“Il Dio di Israele non è mai divenuto un Dio che sanziona il presente, vincolato ai luoghi ed al ritmo inalterabile della vicenda cosmica: è restato sempre un Dio che muove al futuro, che inquieta la sazietà, suscitando fame, che sostiene lo smarrimento, suscitando la speranza, che libera dalla prigionia del presente suscitando il futuro. E tutto questo Egli lo fa attraverso la Parola: non è un Dio delle teofanie, che sacralizzano un tempo e un luogo, ma un Dio che parla che entra in dialogo con il suo popolo, che giudica, e promette e consola. Un Dio che sa amare e ripudiare, gioire e soffrire, decidersi e pentirsi, un Dio geloso, che si adira, e prova disgusto, e conosce tenerezza.”

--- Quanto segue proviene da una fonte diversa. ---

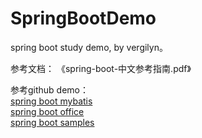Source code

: # SpringBootDemo
spring boot study demo, by vergilyn。<br/>

参考文档：
  《spring-boot-中文参考指南.pdf》<br/>

参考github demo：<br/>
 [spring boot mybatis](https://github.com/mybatis/spring-boot-starter.git) <br/>
 [spring boot office](https://github.com/spring-projects/spring-boot.git) <br/>
 [spring boot samples](https://github.com/spring-projects/spring-boot/tree/master/spring-boot-samples) <br/> 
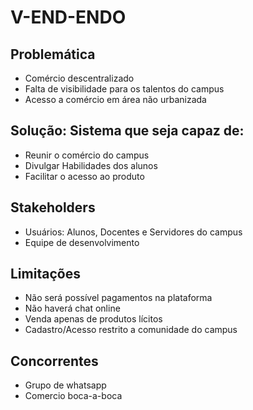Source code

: # V-END-ENDO


## Problemática

- Comércio descentralizado
- Falta de visibilidade para os talentos do campus
- Acesso a comércio em área não urbanizada

## Solução: Sistema que seja capaz de:

- Reunir o comércio do campus
- Divulgar Habilidades dos alunos
- Facilitar o acesso ao produto

## Stakeholders

- Usuários: Alunos, Docentes e Servidores do campus
- Equipe de desenvolvimento

## Limitações

- Não será possível pagamentos na plataforma
- Não haverá chat online
- Venda apenas de produtos lícitos
- Cadastro/Acesso restrito a comunidade do campus

## Concorrentes

- Grupo de whatsapp
- Comercio boca-a-boca



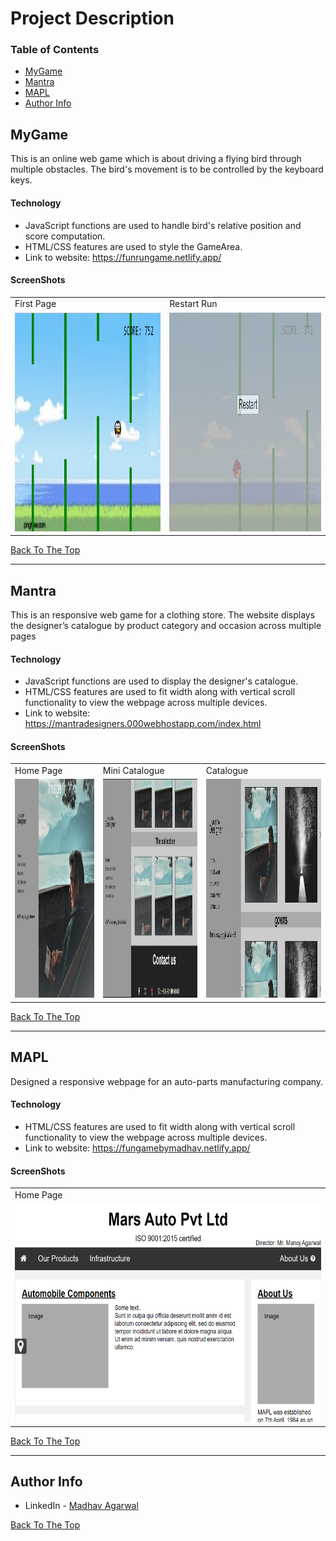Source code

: # Project Description

### Table of Contents

- [MyGame](#mygame)
- [Mantra](#mantra)
- [MAPL](#mapl)
- [Author Info](#author-info)

## MyGame

This is an online web game which is about driving a flying bird through multiple obstacles. The bird's movement is to be controlled by the keyboard keys.

#### Technology

- JavaScript functions are used to handle bird's relative position and score computation.
- HTML/CSS features are used to style the GameArea.
- Link to website: https://funrungame.netlify.app/

#### ScreenShots

<table>
  <tr>
    <td>First Page</td>
     <td>Restart Run</td>
  </tr>
  <tr>
    <td><img src="https://github.com/MadhavAgarwal21/Madhav_Agarwal/blob/master/images/Screenshot%20(49).png" alt="Home Screen" width="100%" height="350px"></td>
    <td><img src="https://github.com/MadhavAgarwal21/Madhav_Agarwal/blob/master/images/Screenshot%20(48).png" alt="Cat Classification" width="100%" height="350px">
</td>
  </tr>
 </table>


[Back To The Top](#Project-Description)

---

## Mantra

This is an responsive web game for a clothing store. The website displays the designer’s catalogue by
product category and occasion across multiple pages

#### Technology

- JavaScript functions are used to display the designer's catalogue.
- HTML/CSS features are used to fit width along with vertical scroll functionality to view the webpage across multiple devices.
- Link to website: https://mantradesigners.000webhostapp.com/index.html

#### ScreenShots

<table>
  <tr>
    <td>Home Page</td>
     <td>Mini Catalogue</td>
     <td>Catalogue</td>
  </tr>
  <tr>
    <td><img src="https://github.com/MadhavAgarwal21/Madhav_Agarwal/blob/master/images/Screenshot%20(50).png" alt="Home Screen" width="100%" height="350px"></td>
    <td><img src="https://github.com/MadhavAgarwal21/Madhav_Agarwal/blob/master/images/Screenshot%20(51).png" alt="Cat Classification" width="100%" height="350px">
    <td><img src="https://github.com/MadhavAgarwal21/Madhav_Agarwal/blob/master/images/Screenshot%20(52).png" alt="Cat Classification" width="100%" height="350px">
</td>
  </tr>
 </table>

[Back To The Top](#Project-Description)

---

## MAPL

Designed a responsive webpage for an auto-parts manufacturing company.

#### Technology

- HTML/CSS features are used to fit width along with vertical scroll functionality to view the webpage across multiple devices.
- Link to website: https://fungamebymadhav.netlify.app/ 

#### ScreenShots

<table>
  <tr>
    <td>Home Page</td>
  </tr>
  <tr>
    <td><img src="https://github.com/MadhavAgarwal21/Madhav_Agarwal/blob/master/images/Screenshot%20(53).png" alt="Cat Classification" width="100%" height="350px">
  </tr>
 </table>


[Back To The Top](#Project-Description)

---

## Author Info

- LinkedIn - [Madhav Agarwal](https://www.linkedin.com/in/madhav-agarwal-2k/) 

[Back To The Top](#Project-Description)
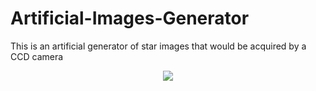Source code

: # Artificial-Images-Generator
 This is an artificial generator of star images that would be acquired by a CCD camera


<p align="center">
  <img src="https://github.com/DBernardes/Artificial-Images-Generator/blob/main/artificial_star.png" />
</p>
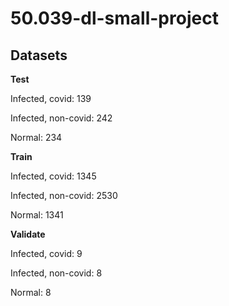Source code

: # 50.039-dl-small-project



## Datasets

**Test**

Infected, covid: 139

Infected, non-covid: 242

Normal: 234



**Train**

Infected, covid: 1345

Infected, non-covid: 2530

Normal: 1341



**Validate**

Infected, covid: 9

Infected, non-covid: 8

Normal: 8



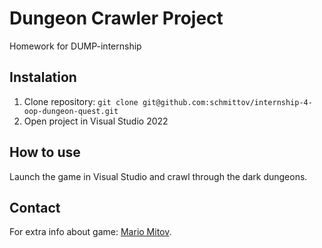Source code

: # Dungeon Crawler Project
Homework for DUMP-internship

## Instalation
1. Clone repository: `git clone git@github.com:schmittov/internship-4-oop-dungeon-quest.git`
2. Open project in Visual Studio 2022

## How to use
Launch the game in Visual Studio and crawl through the dark dungeons.

## Contact
For extra info about game: [Mario Mitov](mailto:mariomitov31@gmail.com).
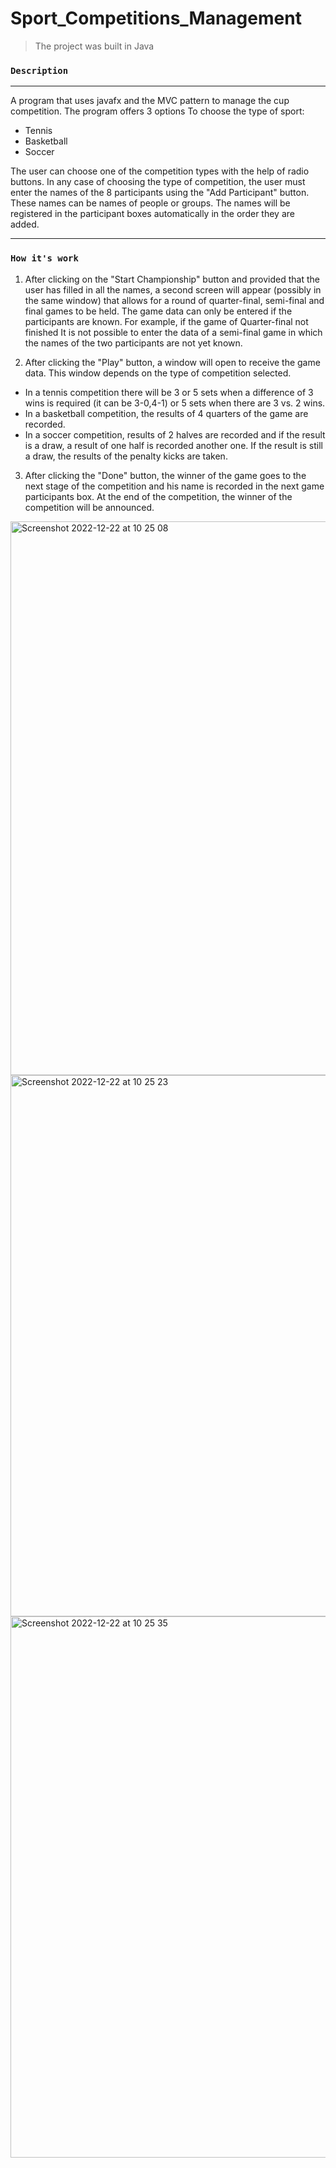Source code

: # Sport_Competitions_Management



> The project was built in Java


### `Description `
---
A program that uses javafx and the MVC pattern to manage the cup competition. The program offers 3 options
To choose the type of sport:
- Tennis 
- Basketball 
- Soccer

The user can choose one of the competition types with the help of radio buttons. In any case of choosing the type of competition, the user must enter the names of the 8 participants using the "Add Participant" button. These names can be names of people or groups. The names will be registered in the participant boxes automatically in the order they are added.

---
### `How it's work` 

1. After clicking on the "Start Championship" button and provided that the user has filled in all the names, a second screen will appear (possibly in the same window) that allows for a round of quarter-final, semi-final and final games to be held. The game data can only be entered if the participants are known. For example, if the game of Quarter-final not finished It is not possible to enter the data of a semi-final game in which the names of the two participants are not yet known.

2. After clicking the "Play" button, a window will open to receive the game data.
This window depends on the type of competition selected.
- In a tennis competition there will be 3 or 5 sets when a difference of 3 wins is required (it can be 3-0,4-1) or 5 sets when there are 3 vs. 2 wins.
- In a basketball competition, the results of 4 quarters of the game are recorded.
- In a soccer competition, results of 2 halves are recorded and if the result is a draw, a result of one half is recorded
another one. If the result is still a draw, the results of the penalty kicks are taken.

3. After clicking the "Done" button, the winner of the game goes to the next stage of the competition and his name is recorded in the next game participants box. At the end of the competition, the winner of the competition will be announced.



<img width="886" alt="Screenshot 2022-12-22 at 10 25 08" src="https://user-images.githubusercontent.com/72464761/209090676-d958dc84-a647-4225-bdc6-f9c5b4510068.png">


<img width="866" alt="Screenshot 2022-12-22 at 10 25 23" src="https://user-images.githubusercontent.com/72464761/209090690-b2cff596-8c31-4de7-86e4-649277c85977.png">


<img width="866" alt="Screenshot 2022-12-22 at 10 25 35" src="https://user-images.githubusercontent.com/72464761/209090758-9902cc6b-4bc2-43c1-bcd3-8a22ff0630d7.png">
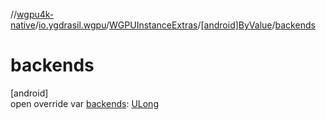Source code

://[wgpu4k-native](../../../../index.md)/[io.ygdrasil.wgpu](../../index.md)/[WGPUInstanceExtras](../index.md)/[[android]ByValue](index.md)/[backends](backends.md)

# backends

[android]\
open override var [backends](backends.md): [ULong](https://kotlinlang.org/api/core/kotlin-stdlib/kotlin/-u-long/index.html)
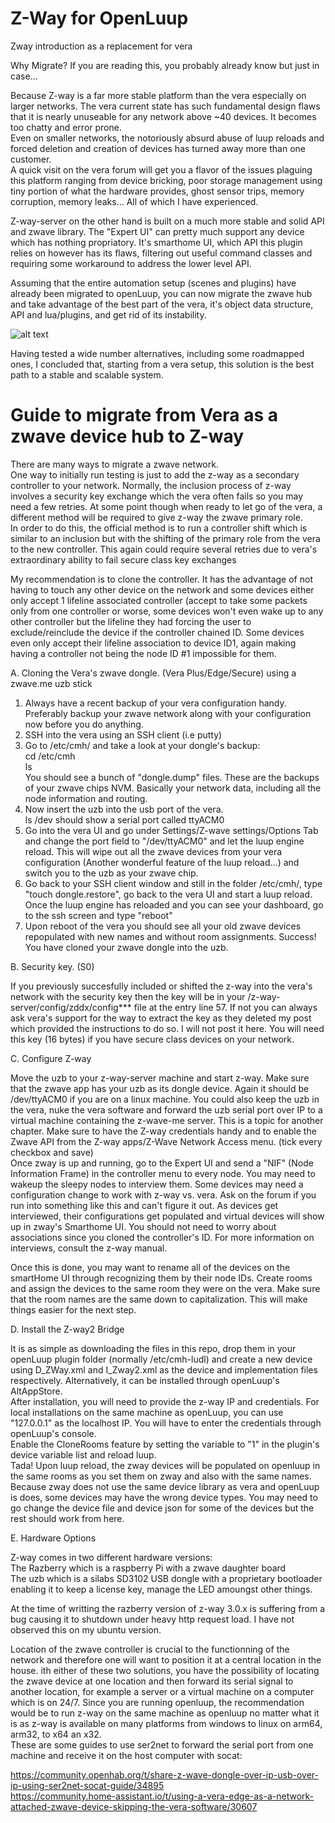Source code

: # Z-Way for OpenLuup		
 Zway introduction as a replacement for vera		

  Why Migrate? If you are reading this, you probably already know but just in case...		

  Because Z-way is a far more stable platform than the vera especially on larger networks. The vera current state has such fundamental design flaws that it is nearly unuseable for any network above ~40 devices. It becomes too chatty and error prone.		
 Even on smaller networks, the notoriously absurd abuse of luup reloads and forced deletion and creation of devices has turned away more than one customer.		
 A quick visit on the vera forum will get you a flavor of the issues plaguing this platform ranging from device bricking, poor storage management using tiny portion of what the hardware provides, ghost sensor trips, memory corruption, memory leaks... All of which I have experienced.		

  Z-way-server on the other hand is built on a much more stable and solid API and zwave library. The "Expert UI" can pretty much support any device which has nothing propriatory. It's smarthome UI, which API this plugin relies on however has its flaws, filtering out useful command classes and requiring some workaround to address the lower level API.		

  Assuming that the entire automation setup (scenes and plugins) have already been migrated to openLuup, you can now migrate the zwave hub and take advantage of the best part of the vera, it's object data structure, API and lua/plugins, and get rid of its instability.
 
![alt text](https://anhman.neocities.org/Hub.png)
  
  Having tested a wide number alternatives, including some roadmapped ones, I concluded that, starting from a vera setup, this solution is the best path to a stable and scalable system.
  
  
  # Guide to migrate from Vera as a zwave device hub to Z-way		

  There are many ways to migrate a zwave network. 		
 One way to initially run testing is just to add the z-way as a secondary controller to your network. Normally, the inclusion process of z-way involves a security key exchange which the vera often fails so you may need a few retries. At some point though when ready to let go of the vera, a different method will be required to give z-way the zwave primary role.		
 In order to do this, the official method is to run a controller shift which is similar to an inclusion but with the shifting of the primary role from the vera to the new controller. This again could require several retries due to vera's extraordinary ability to fail secure class key exchanges		

  My recommendation is to clone the controller. It has the advantage of not having to touch any other device on the network and some devices either only accept 1 lifeline associated controller (accept to take some packets only from one controller or worse, some devices won't even wake up to any other controller but the lifeline they had forcing the user to exclude/reinclude the device if the controller chained ID. Some devices even only accept their lifeline association to device ID1, again making having a controller not being the node ID #1 impossible for them.		

  A. Cloning the Vera's zwave dongle. (Vera Plus/Edge/Secure) using a zwave.me uzb stick		

  1. Always have a recent backup of your vera configuration handy. Preferably backup your zwave network along with your configuration now before you do anything.		
 2. SSH into the vera using an SSH client (i.e putty)		
 3. Go to /etc/cmh/ and take a look at your dongle's backup: 		
    cd /etc/cmh		
    ls		
    You should see a bunch of "dongle.dump" files. These are the backups of your zwave chips NVM. Basically your network data, including all the node information and routing.		
 4. Now insert the uzb into the usb port of the vera.  		
    ls /dev        should show a serial port called ttyACM0		
 5. Go into the vera UI and go under Settings/Z-wave settings/Options Tab and change the port field to "/dev/ttyACM0" and let the luup engine reload. This will wipe out all the zwave devices from your vera configuration (Another wonderful feature of the luup reload...) and switch you to the uzb as your zwave chip.		
 6. Go back to your SSH client window and still in the folder /etc/cmh/, type "touch dongle.restore", go back to the vera UI and start a luup reload. Once the luup engine has reloaded and you can see your dashboard, go to the ssh screen and type "reboot"		
 7. Upon reboot of the vera you should see all your old zwave devices repopulated with new names and without room assignments. Success! You have cloned your zwave dongle into the uzb.		

  B. Security key. (S0)		

  If you previously succesfully included or shifted the z-way into the vera's network with the security key then the key will be in your /z-way-server/config/zddx/config*** file at the entry line 57. If not you can always ask vera's support for the way to extract the key as they deleted my post which provided the instructions to do so. I will not post it here. You will need this key (16 bytes) if you have secure class devices on your network.		

  C. Configure Z-way		

  Move the uzb to your z-way-server machine and start z-way. Make sure that the zwave app has your uzb as its dongle device. Again it should be /dev/ttyACM0 if you are on a linux machine. You could also keep the uzb in the vera, nuke the vera software and forward the uzb serial port over IP to a virtual machine containing the z-wave-me server. This is a topic for another chapter. Make sure to have the Z-way credentials handy and to enable the Zwave API from the Z-way apps/Z-Wave Network Access menu. (tick every checkbox and save)		
 Once zway is up and running, go to the Expert UI and send a "NIF" (Node Information Frame) in the controller menu to every node. You may need to wakeup the sleepy nodes to interview them. Some devices may need a configuration change to work with z-way vs. vera. Ask on the forum if you run into something like this and can't figure it out. As devices get interviewed, their configurations get populated and virtual devices will show up in zway's Smarthome UI. You should not need to worry about associations since you cloned the controller's ID. For more information on interviews, consult the z-way manual.		

  Once this is done, you may want to rename all of the devices on the smartHome UI through recognizing them by their node IDs. Create rooms and assign the devices to the same room they were on the vera. Make sure that the room names are the same down to capitalization. This will make things easier for the next step.		

  D. Install the Z-way2 Bridge		

  It is as simple as downloading the files in this repo, drop them in your openLuup plugin folder (normally /etc/cmh-ludl) and create a new device using D_ZWay.xml and I_Zway2.xml as the device and implementation files respectively. Alternatively, it can be installed through openLuup's AltAppStore.		
 After installation, you will need to provide the z-way IP and credentials. For local installations on the same machine as openLuup, you can use "127.0.0.1" as the localhost IP. You will have to enter the credentials through openLuup's console.		
 Enable the CloneRooms feature by setting the variable to "1" in the plugin's device variable list and reload luup.		
 Tada! Upon luup reload, the zway devices will be populated on openluup in the same rooms as you set them on zway and also with the same names. Because zway does not use the same device library as vera and openLuup is does, some devices may have the wrong device types. You may need to go change the device file and device json for some of the devices but the rest should work from here.		

  E. Hardware Options		

  Z-way comes in two different hardware versions: 		
    The Razberry which is a raspberry Pi with a zwave daughter board		
    The uzb which is a silabs SD3102 USB dongle with a proprietary bootloader enabling it to keep a license key, manage the LED amoungst other things.		

  At the time of writting the razberry version of z-way 3.0.x is suffering from a bug causing it to shutdown under heavy http request load. I have not observed this on my ubuntu version.		

  Location of the zwave controller is crucial to the functionning of the network and therefore one will want to position it at a central location in the house. ith either of these two solutions, you have the possibility of locating the zwave device at one location and then forward its serial signal to another location, for example a server or a virtual machine on a computer which is on 24/7. Since you are running openluup, the recommendation would be to run z-way on the same machine as openluup no matter what it is as z-way is available on many platforms from windows to linux on arm64, arm32, to x64 an x32.		
 These are some guides to use ser2net to forward the serial port from one machine and receive it on the host computer with socat:		

  https://community.openhab.org/t/share-z-wave-dongle-over-ip-usb-over-ip-using-ser2net-socat-guide/34895		
 https://community.home-assistant.io/t/using-a-vera-edge-as-a-network-attached-zwave-device-skipping-the-vera-software/30607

B.Forte, Gesù di Nazaret, storia di Dio, Dio della storia, Ed San Paolo, Cinisello Balsamo (Mi) 1985, p. 71
Questi elementi sono semplici “antropomorfismi”, proiezioni umane su Dio, con cui cerchiamo di esprimerne la “pateticità” o non piuttosto un suo reale mostrarsi coinvolto, e un voler intrecciare la sua storia con la nostra?